I’m very happy to be back in the Bay Area for summer break, and even happier to see the next generation at San Francisco Ballet School’s Student Showcase. My report for the Chronicle:

“One measure of an international ballet company’s muster lies in how many of its dancers were trained at the troupe’s own academy, and by this accounting, San Francisco Ballet is looking better and better. Fully half of the Ballet’s members now are graduates of the San Francisco Ballet School.

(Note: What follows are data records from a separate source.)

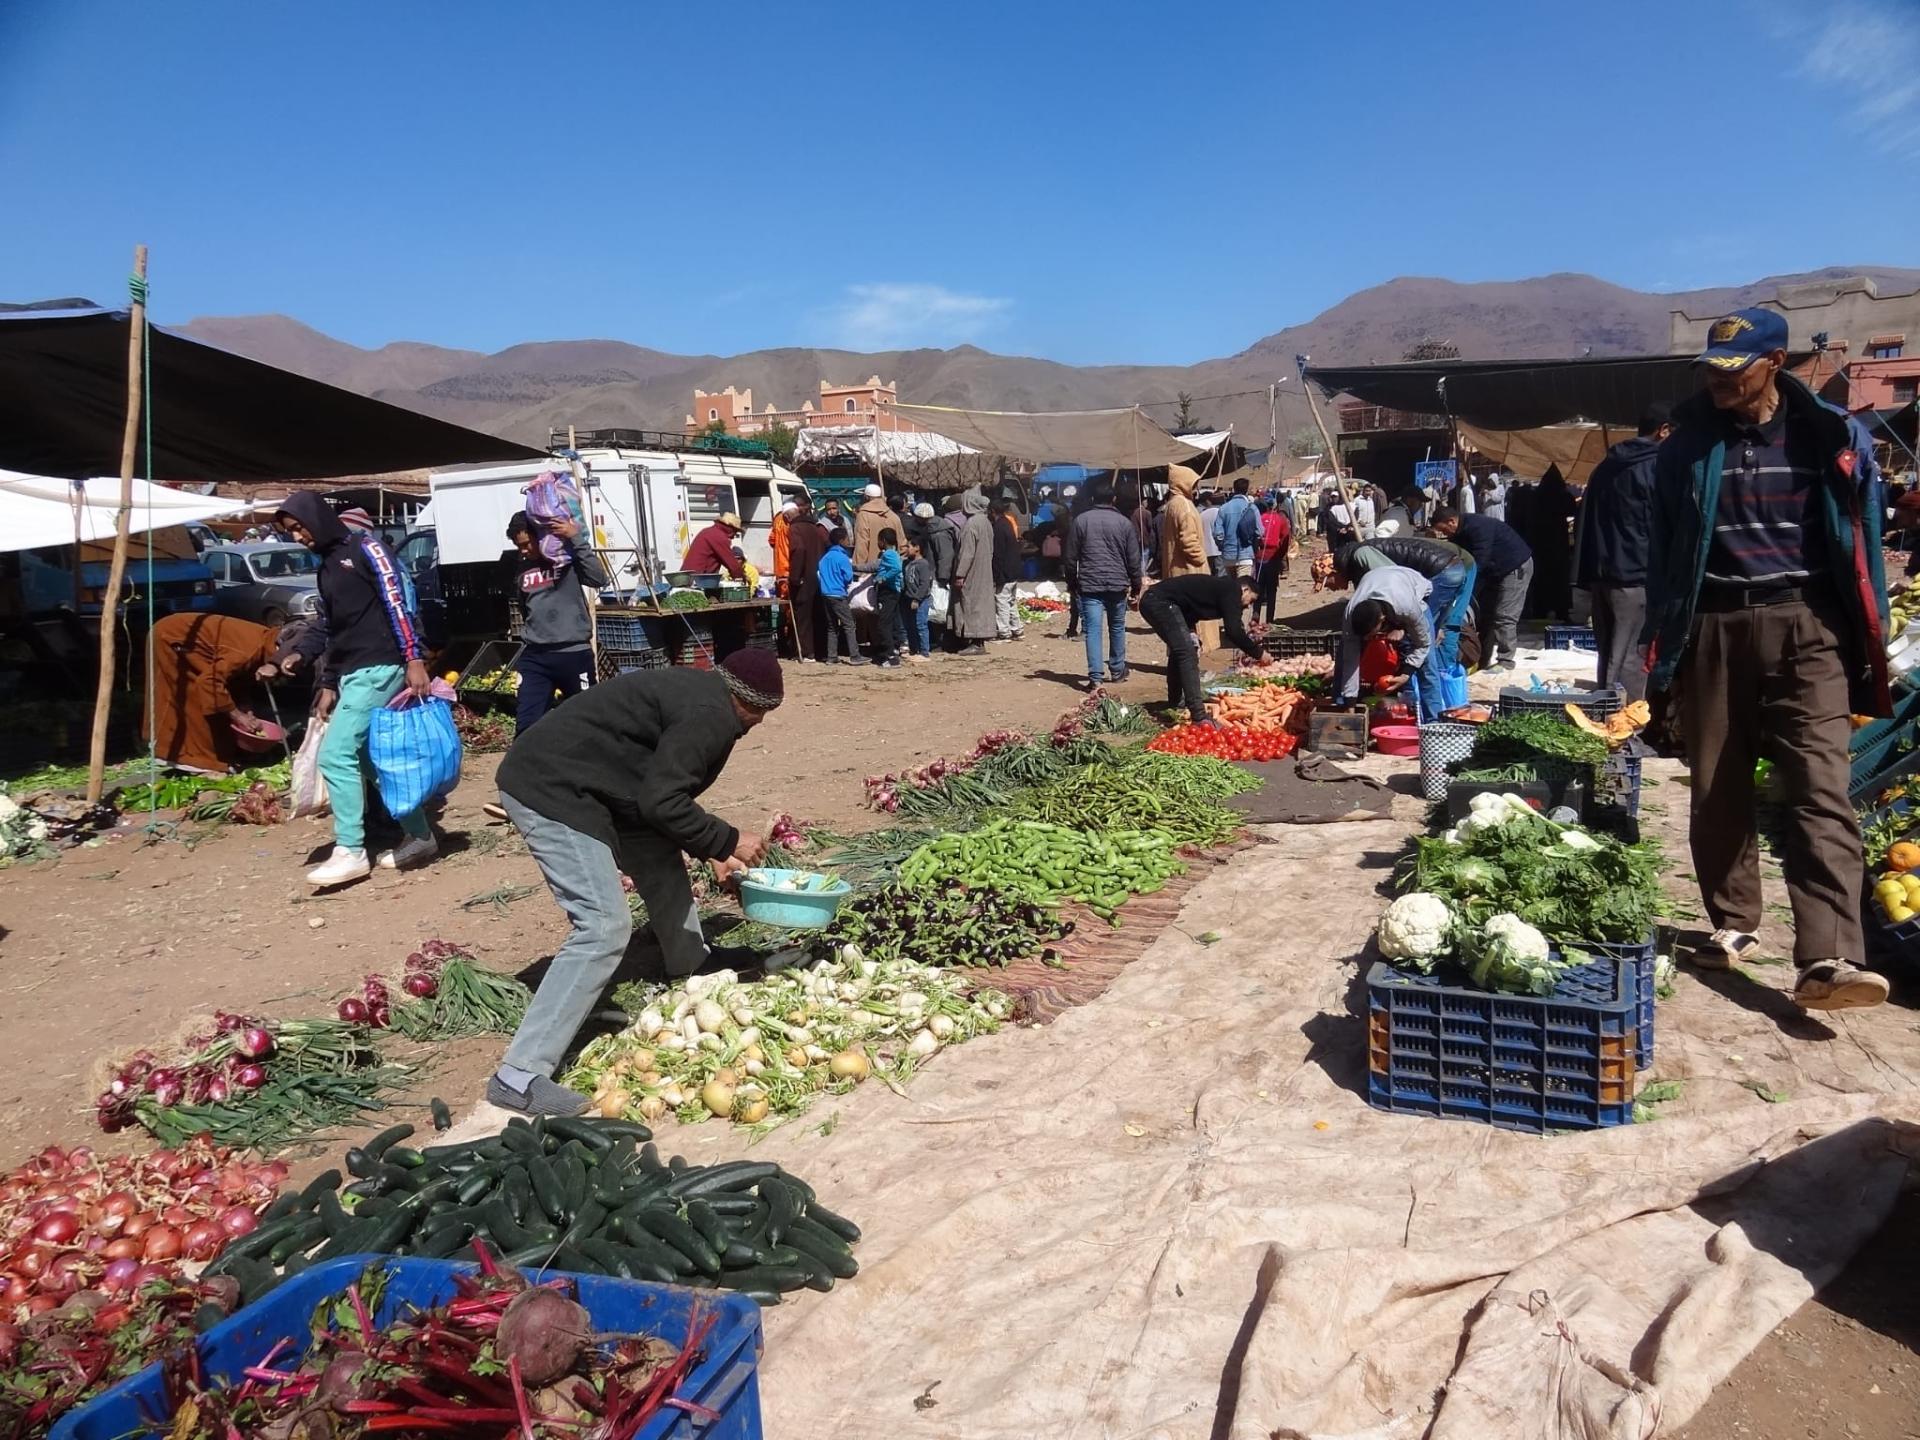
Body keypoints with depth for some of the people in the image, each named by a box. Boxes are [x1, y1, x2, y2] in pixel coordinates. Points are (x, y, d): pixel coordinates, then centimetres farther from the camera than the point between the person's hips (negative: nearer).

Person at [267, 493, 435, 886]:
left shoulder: (365, 548, -6)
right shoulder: (327, 567, 20)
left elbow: (398, 604, -14)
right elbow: (328, 625, 21)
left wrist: (415, 660, -21)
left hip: (379, 669, -9)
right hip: (352, 674, 9)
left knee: (336, 755, -13)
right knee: (374, 759, 10)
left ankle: (350, 851, -7)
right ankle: (419, 837, 19)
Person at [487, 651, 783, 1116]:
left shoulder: (696, 695, 16)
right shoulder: (712, 716, -15)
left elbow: (663, 788, 25)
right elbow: (660, 801, -22)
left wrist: (711, 853, 23)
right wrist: (728, 841, -9)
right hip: (552, 792, -11)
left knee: (665, 872, 21)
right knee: (605, 927, -17)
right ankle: (519, 1077, -18)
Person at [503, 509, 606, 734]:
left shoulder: (568, 558, -2)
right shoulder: (520, 567, 11)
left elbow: (599, 578, -18)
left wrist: (575, 539, -20)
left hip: (574, 653, -3)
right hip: (534, 657, 4)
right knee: (526, 725, -3)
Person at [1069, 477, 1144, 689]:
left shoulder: (1081, 520, 1)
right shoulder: (1124, 522, 3)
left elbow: (1072, 555, 4)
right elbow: (1133, 559, 5)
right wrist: (1136, 587, 12)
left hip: (1090, 584, -1)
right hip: (1117, 584, 1)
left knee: (1093, 630, -5)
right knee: (1117, 628, 17)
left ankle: (1095, 677, -14)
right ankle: (1117, 671, 27)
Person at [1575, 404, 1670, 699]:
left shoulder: (1606, 466, 17)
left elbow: (1587, 520, 19)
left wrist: (1587, 576, 18)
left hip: (1601, 575, 8)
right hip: (1635, 578, -7)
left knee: (1608, 658, 14)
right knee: (1630, 664, -7)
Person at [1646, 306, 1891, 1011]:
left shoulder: (1832, 437, 4)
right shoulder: (1688, 442, 7)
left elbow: (1862, 540, 7)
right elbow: (1663, 545, 11)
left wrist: (1870, 642, 5)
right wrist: (1661, 638, 8)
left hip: (1804, 625, -2)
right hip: (1711, 626, 2)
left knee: (1820, 788, -12)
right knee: (1716, 789, 7)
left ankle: (1827, 959, -18)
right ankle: (1732, 923, 22)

Still, this proportion might strike you as low, given the thrilling and precocious artistry on display Wednesday at the first of three Student Showcase performances. (The program repeats Friday at the Yerba Buena Center for the Arts’ Novellus Theater.) And the debt to Lola de Avila – who has directed the school for 13 of the last 20 years and is now returning to Spain to run the famed school her mother founded – is clearly immense. Her imprint could be seen everywhere, in what was easily the finest Ballet school showcase I’ve witnessed in a decade of relishing this elevated dance recital.

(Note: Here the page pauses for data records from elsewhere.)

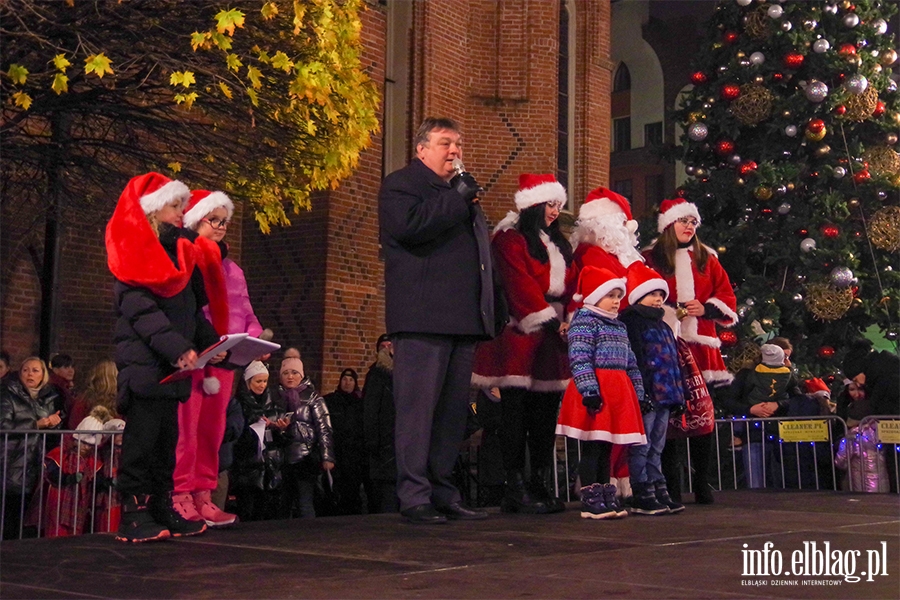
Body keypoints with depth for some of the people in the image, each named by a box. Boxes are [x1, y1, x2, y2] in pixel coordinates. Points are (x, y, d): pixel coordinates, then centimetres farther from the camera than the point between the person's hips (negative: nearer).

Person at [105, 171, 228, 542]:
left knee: (166, 440, 8)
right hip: (143, 361, -7)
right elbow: (139, 307, -15)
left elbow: (192, 309, 21)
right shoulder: (134, 249, -3)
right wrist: (178, 348, -24)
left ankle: (162, 512, 12)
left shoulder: (182, 251, 20)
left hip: (173, 365, 7)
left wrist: (211, 343, 4)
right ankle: (134, 516, -5)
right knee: (142, 439, -8)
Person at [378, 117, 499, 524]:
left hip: (464, 320, 8)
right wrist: (457, 199, -9)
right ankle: (414, 498, -7)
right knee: (418, 407, -9)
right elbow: (407, 225, -18)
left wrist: (491, 312, 19)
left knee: (454, 409, 7)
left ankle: (444, 494, 13)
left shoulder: (462, 191, 28)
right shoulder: (400, 184, 4)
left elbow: (480, 253, 30)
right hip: (423, 318, -8)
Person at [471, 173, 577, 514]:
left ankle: (540, 485, 11)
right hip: (522, 336, -7)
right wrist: (550, 321, -15)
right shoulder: (510, 239, -2)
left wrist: (570, 319, -3)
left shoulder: (558, 244, 22)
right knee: (517, 412, -6)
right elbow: (521, 285, -12)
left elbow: (572, 284, 14)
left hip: (553, 337, 7)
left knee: (546, 412, 6)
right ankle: (516, 489, -3)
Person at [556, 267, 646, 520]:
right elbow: (579, 359, -17)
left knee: (606, 447, 13)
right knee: (592, 448, -4)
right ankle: (590, 501, -1)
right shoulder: (585, 320, -6)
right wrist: (589, 390, -24)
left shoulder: (619, 326, 21)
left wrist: (637, 391, 17)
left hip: (619, 393, 8)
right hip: (597, 393, -8)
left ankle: (607, 498, 18)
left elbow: (629, 361, 23)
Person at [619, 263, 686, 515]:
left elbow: (674, 362, 24)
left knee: (656, 447, 14)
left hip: (664, 397, 9)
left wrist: (679, 394, 18)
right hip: (645, 396, -9)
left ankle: (659, 492, 19)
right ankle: (642, 496, 0)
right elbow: (631, 361, -16)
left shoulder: (664, 327, 21)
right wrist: (641, 393, -22)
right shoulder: (630, 322, -8)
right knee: (641, 447, -3)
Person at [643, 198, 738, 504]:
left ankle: (702, 484, 9)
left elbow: (727, 298, 13)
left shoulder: (706, 259, 16)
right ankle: (669, 485, 3)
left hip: (702, 346, 3)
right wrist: (667, 313, -13)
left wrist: (706, 308, -6)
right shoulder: (650, 259, 5)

The opening class demonstrations make your heart melt at the sight of all those rosy-cheeked, long-limbed little ones, but those drills also demonstrated the school’s emphasis on arms and epaulement – the nuanced shading of the head and neck angles – for the girls, and juicy feet for the boys. These foundations proved firm in the second-act excerpt of that bedrock Romantic ballet, “La Sylphide.” Beneath the soft, rounded arms of those sweet forest fairies must lie solid technique and steely strength.

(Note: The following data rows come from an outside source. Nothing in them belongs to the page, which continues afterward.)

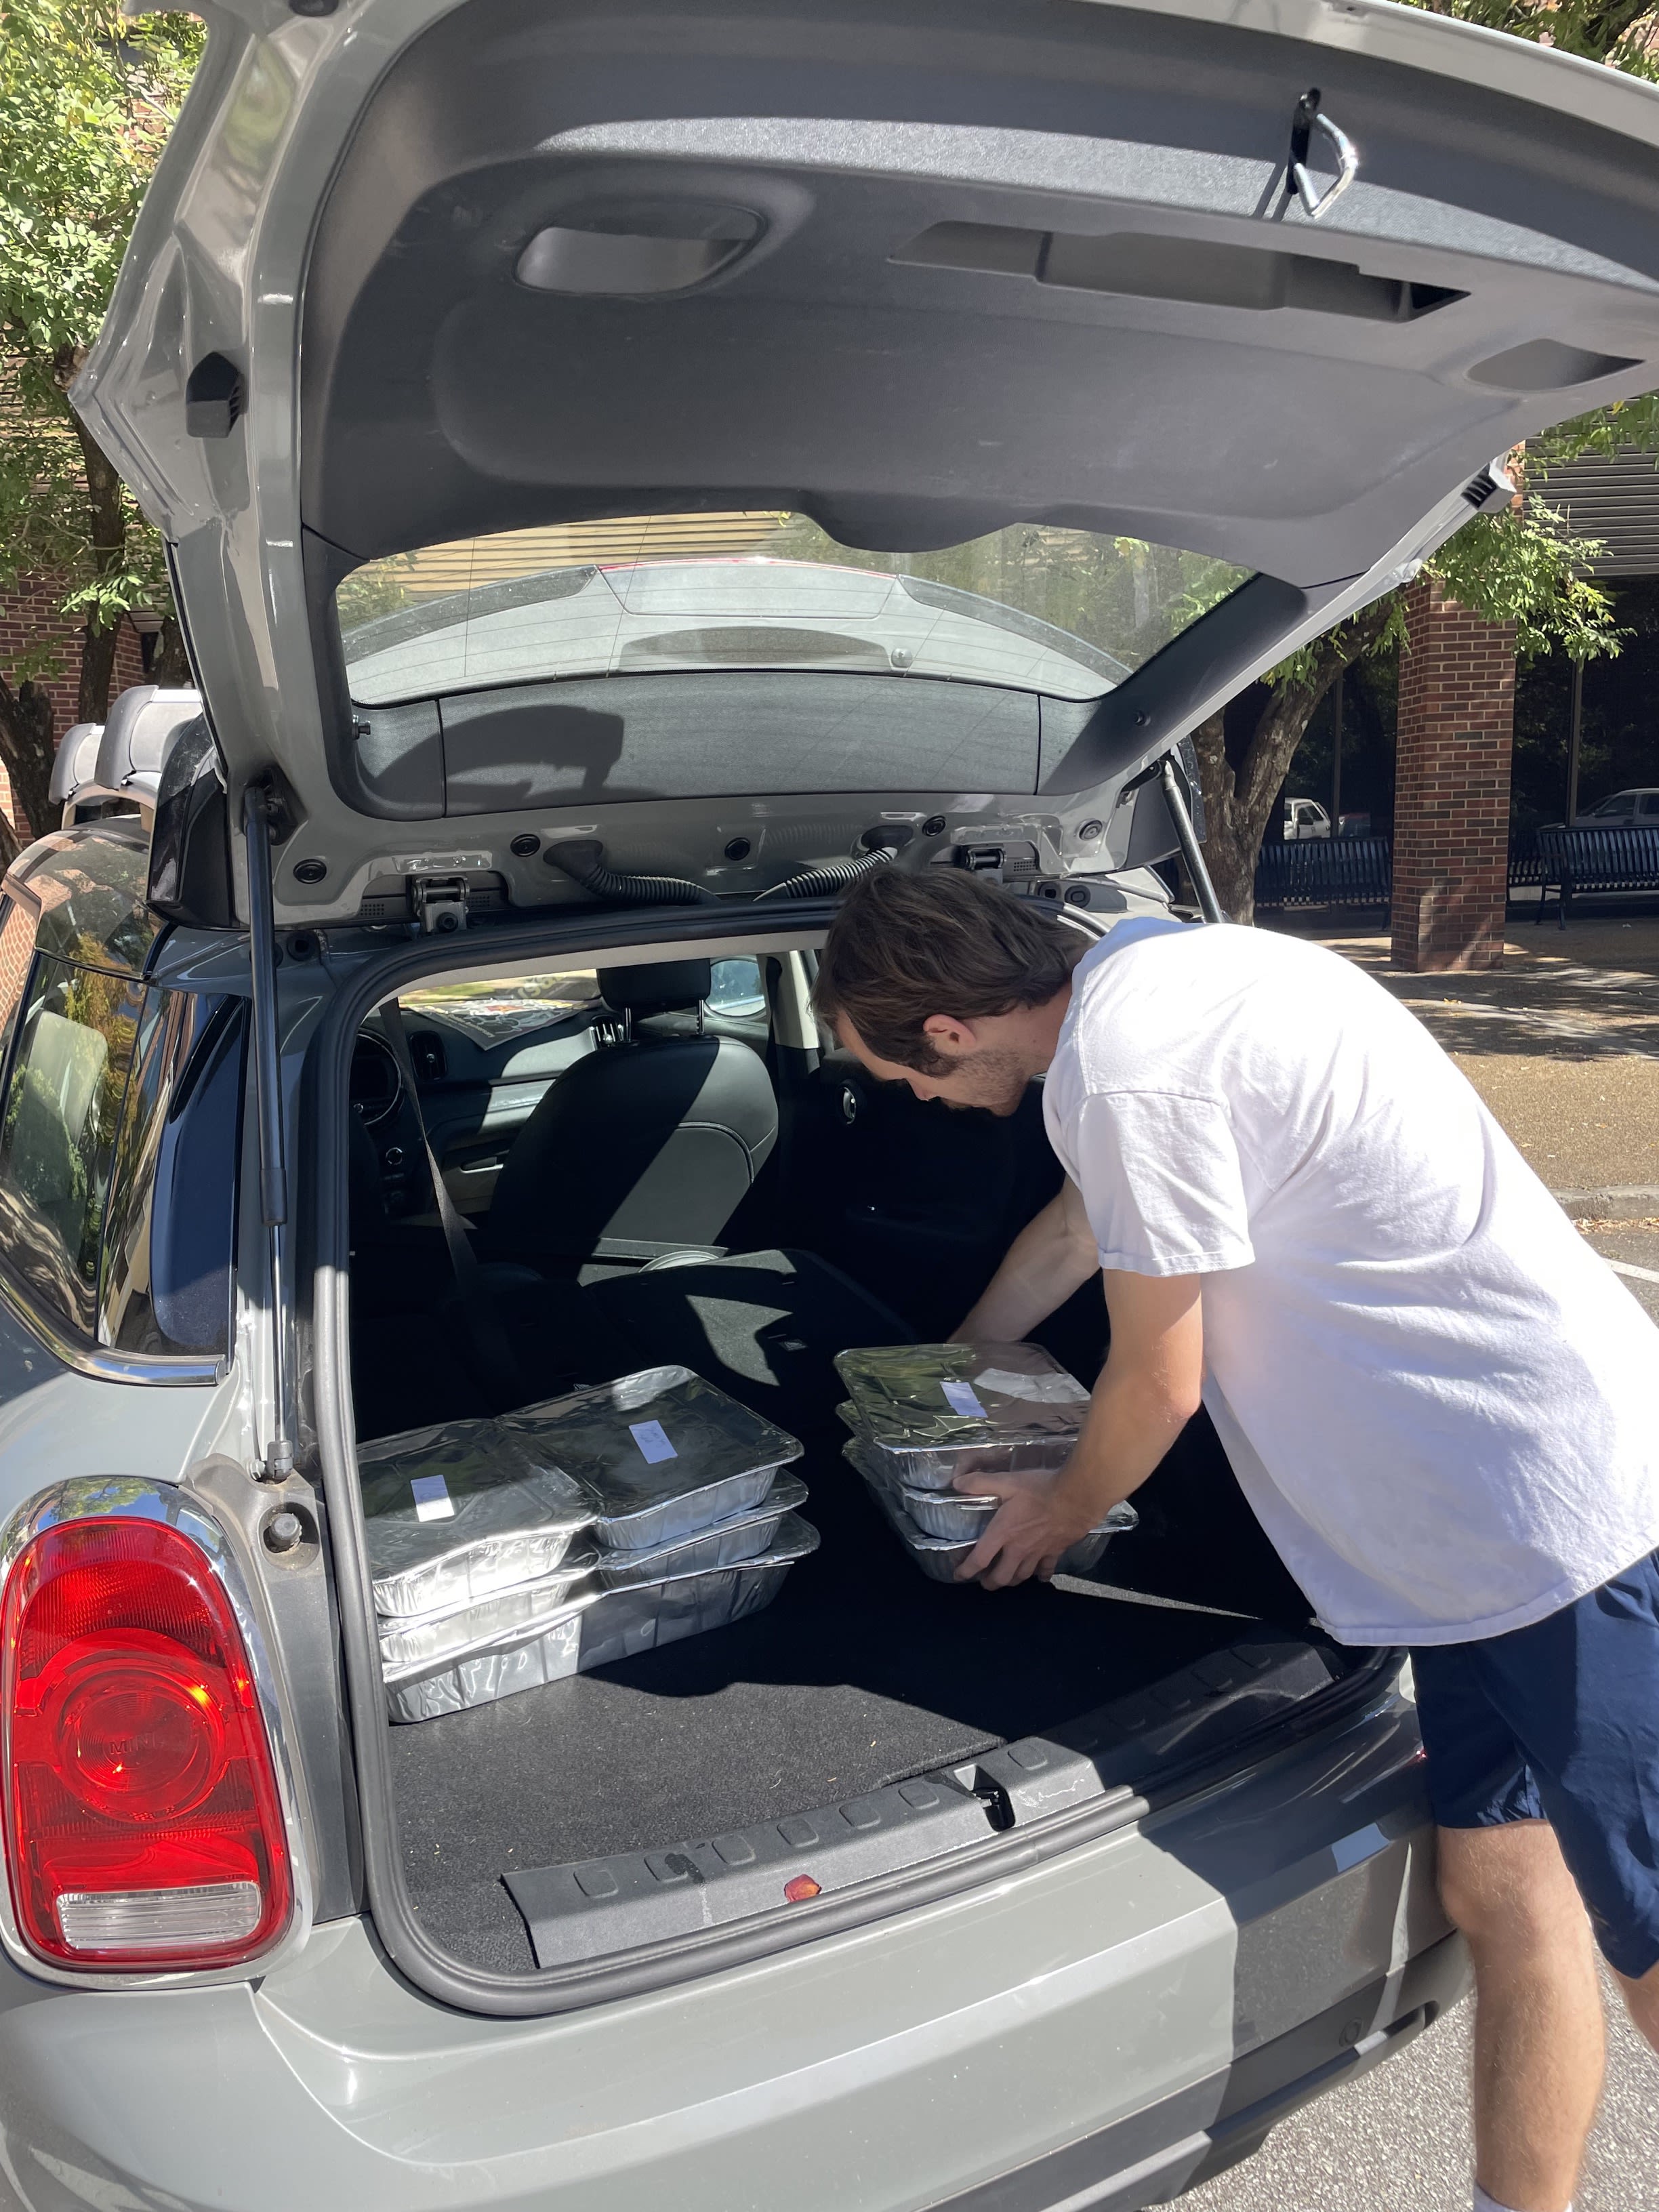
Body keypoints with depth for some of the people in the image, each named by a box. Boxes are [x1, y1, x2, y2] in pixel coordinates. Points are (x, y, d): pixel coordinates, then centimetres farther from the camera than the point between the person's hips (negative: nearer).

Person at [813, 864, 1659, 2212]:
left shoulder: (1122, 1072, -22)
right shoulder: (1149, 968, 9)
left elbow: (1158, 1386, -11)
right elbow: (1073, 1231, 25)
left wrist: (1058, 1517, 11)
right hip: (1496, 1506, 10)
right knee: (1499, 1888, 16)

The corps girls were superb. And Lacey Escabar, as the titular Sylph, was a sensation. She had the gentle curves, the dandelion-in-the-wind buoyancy, but most impressively she had dramatic maturity.”

Read more here.

PS: About two years ago, Pointe Magazine asked me to choose one talented SF Ballet School girl to profile, and I picked Lacey. What a talent. Delightful to see her develop.